Figure 2:. Mechanisms linking stress exposure to changes in CB1R-regulation of synaptic signaling.

On the left hand side, stress exposure results in increased CNS glucocorticoid (GC) concentrations, which activate glucocorticoid receptors (GR) located on the plasma membrane. GR signaling triggers the synthesis of 2-arachidonoylglycerol (2-AG) which diffuses from the postsynaptic dendrite of the synthetic neuron to activate CB1 cannabinoid receptors (CB1R) on axon terminals in the immediate vicinity. The result of CB1R binding by 2-AG is reduced neurotransmitter (NT) release. On the right side, stress exposure induces release of corticotropin-releasing hormone (CRH), which binds to the G protein-coupled receptor CRHR1. CRHR1 activation results in a rapid enhancement in the activity of fatty acid amide hydrolase (FAAH), resulting in increased catabolism of N-arachidonoylethanolamine (AEA). AEA synthesis is constitutive and likely exerts tonic activation of CB1R, holding NT release low at synapses regulated by this mechanism. Activation of FAAH results in reduced AEA concentrations, leading to reduced CB1R signaling and increased NT release.

Figure 3.. Selected mechanisms by which the endocannabinoid signaling system (ECSS) affects responses to stress exposure.

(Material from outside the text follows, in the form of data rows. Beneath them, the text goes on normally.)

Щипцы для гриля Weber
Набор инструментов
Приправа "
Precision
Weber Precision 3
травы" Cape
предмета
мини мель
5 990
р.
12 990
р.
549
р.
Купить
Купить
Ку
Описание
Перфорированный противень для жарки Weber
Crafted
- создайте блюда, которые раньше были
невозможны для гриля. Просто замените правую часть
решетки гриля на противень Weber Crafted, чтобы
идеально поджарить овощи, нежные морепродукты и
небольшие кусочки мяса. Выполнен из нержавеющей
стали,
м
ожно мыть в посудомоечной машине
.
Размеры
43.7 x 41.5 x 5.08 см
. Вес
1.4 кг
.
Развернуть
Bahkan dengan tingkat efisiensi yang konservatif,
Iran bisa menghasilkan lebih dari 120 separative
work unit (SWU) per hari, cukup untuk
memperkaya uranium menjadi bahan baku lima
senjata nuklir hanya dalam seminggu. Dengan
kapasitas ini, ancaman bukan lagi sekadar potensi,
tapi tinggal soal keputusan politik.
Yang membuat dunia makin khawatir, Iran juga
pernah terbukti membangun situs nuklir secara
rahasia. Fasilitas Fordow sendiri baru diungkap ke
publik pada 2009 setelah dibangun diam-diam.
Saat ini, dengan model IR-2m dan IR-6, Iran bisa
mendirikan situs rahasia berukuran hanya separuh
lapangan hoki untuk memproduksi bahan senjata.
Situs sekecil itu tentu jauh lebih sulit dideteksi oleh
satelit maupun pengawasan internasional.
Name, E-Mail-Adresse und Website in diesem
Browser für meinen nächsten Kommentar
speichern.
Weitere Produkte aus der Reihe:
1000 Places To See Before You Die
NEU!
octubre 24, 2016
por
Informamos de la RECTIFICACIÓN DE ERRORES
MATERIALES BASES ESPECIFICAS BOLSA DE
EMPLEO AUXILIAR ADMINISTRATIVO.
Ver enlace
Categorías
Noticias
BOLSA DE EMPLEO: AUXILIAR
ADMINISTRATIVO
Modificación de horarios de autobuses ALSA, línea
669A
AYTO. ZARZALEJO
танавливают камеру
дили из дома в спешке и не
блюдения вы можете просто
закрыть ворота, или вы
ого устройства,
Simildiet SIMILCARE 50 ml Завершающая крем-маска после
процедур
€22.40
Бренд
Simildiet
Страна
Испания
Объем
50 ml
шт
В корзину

The green arrows indicate acute responses to stress exposure, which include activation of the hypothalamic-pituitary-adrenal axis (HPA axis); activation of the sympathetic nervous system (SNS), which results in the release of norepinephrine (NE) from sympathetic terminals and epinephrine (Epi) from the adrenal medulla; and enhanced memory of the traumatic event. The gray arrows indicate some of the consequences of chronic stress exposure, including depressed mood, increased anxiety and persistent fear memories. Our current understanding of the effects of an active and engaged ECSS are indicated over the arrows.